El pasillo que conduce al apartamento de Bella huele especiado y seductor, un aroma que esperarías encontrar más en las calles de un país exótico que en el edificio de un músico de veinticinco años. Instantáneamente hace mi estómago rugir, recordándome que realmente no he comido nada hoy. Sobreviví con mi dieta habitual de cigarrillos y café. Pero esta noche me daré un banquete.

Y no solo con la deliciosa comida que llena el corredor con su aroma.

Estoy listo para devorar a Isabella Swan; abierta y tomando todo lo que me dé... y vaya que sí parece muy dispuesta a dar.

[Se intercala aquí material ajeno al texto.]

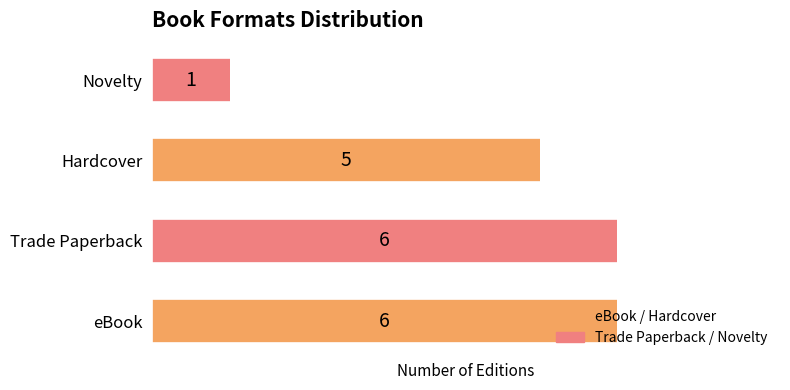

Read the value at Hardcover.

5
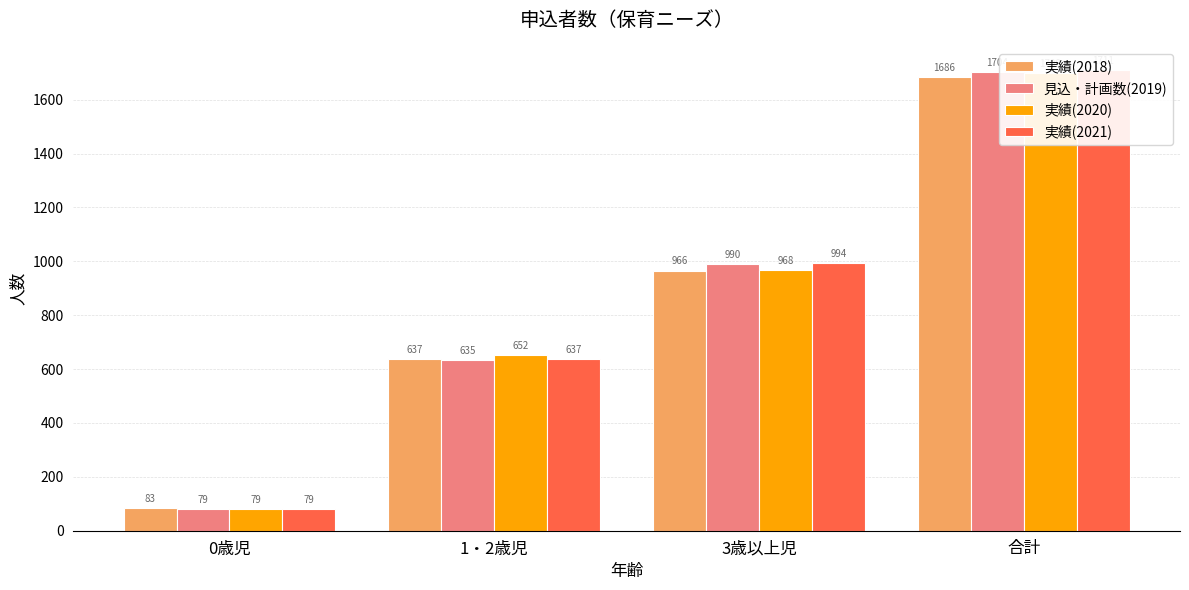

What is the average value of the 見込・計画数(2019) series?

851.8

Le envié un mensaje de texto cuando llegué al estacionamiento, así que cuando llego a la puerta de Bella, ella ya está ahí de pie luciendo como toda una tentación. Sus mallas negras y sencillas se ajustan a sus piernas, y tiene puesto un suéter rosa desteñido de punto de gran tamaño que cuelga de un hombro para insinuar el encaje gris oscuro de uno de esos sujetadores que no son del todo un sujetador. Creo que escuché a mamá llamarlo bralette cuando estábamos de compras para Navidad el año pasado.

No importa.

Su cabello cuelga suelto y puesto sobre un hombro, el que todavía está completamente cubierto por su suéter, dejando el desnudo al aire libre como si fuera el dueño del lugar.

No es indecente de ninguna manera, pero parece que lo es. Quiero morder ese hombro mientras me dirijo hacia ella.

―¿Te paras en la puerta de tu casa esperando que cualquiera se aproveche de una chica de aspecto tan inocente? ―le pregunto con una sonrisa burlona mientras acecho hacia ella.

Ella tararea.

―No cualquiera, pero parece que esta noche es mi noche de suerte. Parece que el lobo feroz ha venido a devorarme por completo.

Con un gruñido atípicamente juguetón, me agacho un poco para agarrarla por la cintura y ponerla sobre mi hombro. El impulso me lleva dentro de su apartamento, y cierro la puerta de una patada detrás de mí, acercándome para tirarla en el sofá mientras ella chilla.

―Bueno, mi corderito, ahora que te tengo sola… ¿qué voy a hacer contigo?